As mentioned in the previous articles, the video is transcribed by one of the linguist experts, before a native speaker of that language proofreads that transcription. This is standard procedure at EVS Translations, as we want to ensure that no nuances, idioms, or cultural differences arise within these transcriptions that could skew the message. That is also why only native speakers of that language will proofread the text afterwards – to ensure top quality.
After the transcription, a native speaker of the target language now translates the text with the help of CAT-tools and industry-specific glossaries, although customer-specific word banks can also be used upon request. Once the translation is complete and proofread by yet another native speaker of the target language, it is sent back to the Translation Engineering team for video incorporation.
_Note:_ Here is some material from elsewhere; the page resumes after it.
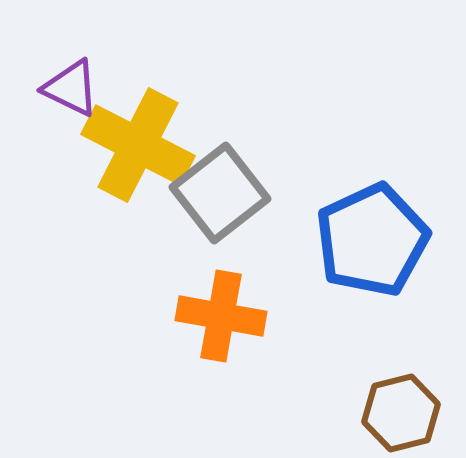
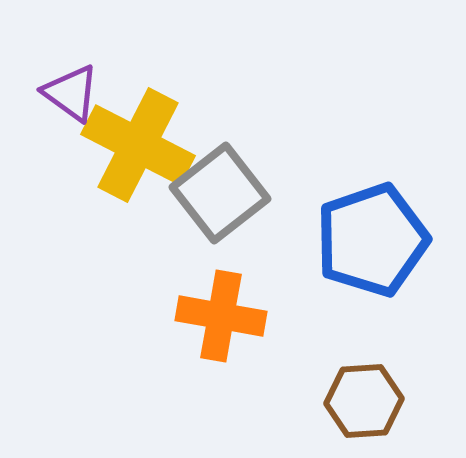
purple triangle: moved 5 px down; rotated 10 degrees clockwise
blue pentagon: rotated 6 degrees clockwise
brown hexagon: moved 37 px left, 12 px up; rotated 10 degrees clockwise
Here, the subtitles have to be carefully worked back in, so that they coincide with speech breaks, grammatical elements, and context, but the hardest part of this step is the change in character length. As most languages have different kinds of syntax, they also have different word lengths, in which something like “Sorry” could turn into “Entschuldigung.” Given that this can easily throw off the character number on screen (about 70 characters is the EVS Translations standard), the team has to work hard to rearrange everything to make it fit and make sense again. But the end product is always a professional, multilingual video ready for corporate use.